Regarding LIG-4%, the excess of lignin may have provided an additional cross-linking effect over time, improving the µTBS to dentin. It was previously reported that the cross-linking of a biomodification agent is dose-dependent [37], corroborating the explanation about bond strength increase with LIG4. In the negative control, the absence of a biomodification agent demonstrated rapid interfacial degradation, mostly due to MMPs and resin-sparse unprotected collagen fibrils [38], resulting in approximately 40% bond strength loss after thermocycling.

Proanthocyanidins from grape-seed extract (Vitis vinifera) are classified as condensed tannin with B-type interflavonoid links, showing effectiveness in increasing the rigidity of demineralized dentin matrix higher than further non-galloylated compounds [38,39]. Nevertheless, this type of PAC is less stable in comparison with A-type ones [40] because galloyl-bonds are prone to undergo hydrolysis at 3-O-gallate ester during aging, which might be exacerbated by oxidation reactions [40]. Indeed, this may explain the loss of activity of PAC in augmenting elastic modulus and providing mass gain, yielding intermediary release of HYP (Table 1).
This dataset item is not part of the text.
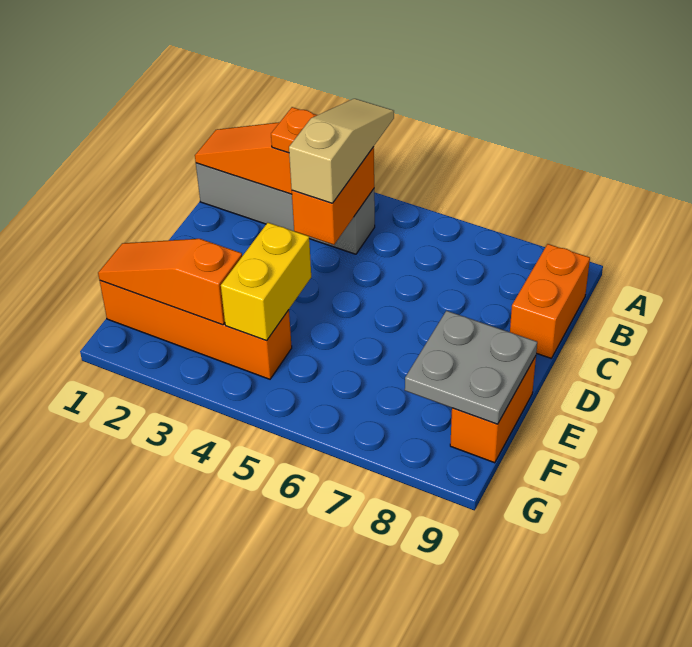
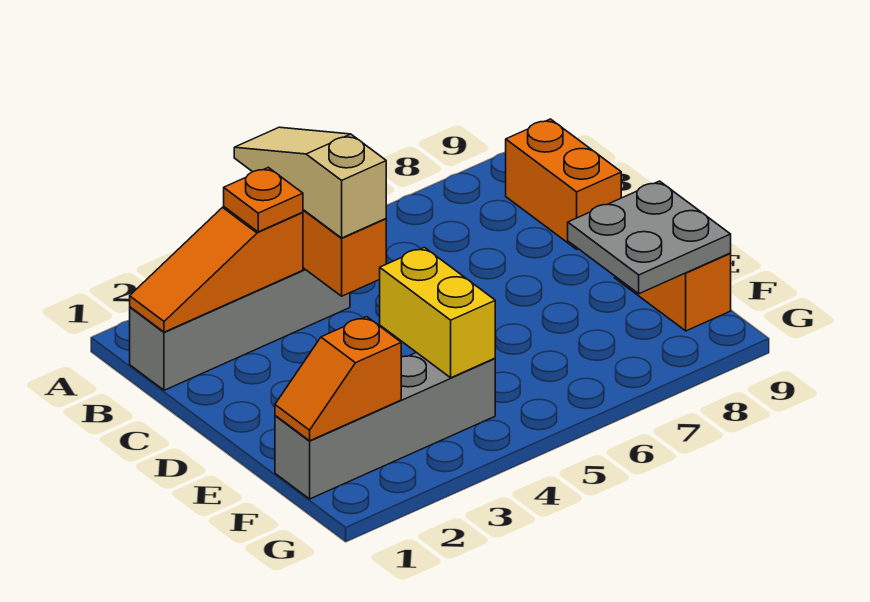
orange brick F1:F4 level 1 -> grey brick F1:F4 level 1
orange slope F1:F3 level 2 top 3 -> orange slope F1:F2 level 2 top 2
Higher concentrations of lignin clearly improved the elastic modulus of dentin collagen (Table 1), probably in a similar way as it occurs in plant cell walls, where the bonding between cellulose fibers and lignin is accomplished via covalent bonds [19]. Nonetheless, lignin at 1% achieved better outcomes of mass change during water storage and the least HYP release, thereby proving the efficacy in protecting demineralized dentin from degradation. Due to its branched and amorphous chemical structure, lignin in lower concentrations might better infiltrate the three-dimensional spaces within collagen fibrils. Moreover, thanks to several aromatic rings and to intra-molecular cross-links, lignin may provide stable collagen cross-linking for protection against hydrolysis, thermocycling and MMPs-mediated degradation [41].

5. Conclusions

Lignin can cross-link and reinforce demineralized dentin collagen, improving the bond stability of composite restorations and preventing collagen degradation, particularly when applied at low (1 wt%) concentrations; such a lower concentration will not affect the degree of conversion of dental adhesive resins. Future investigations should focus on further uses of lignin in dentistry.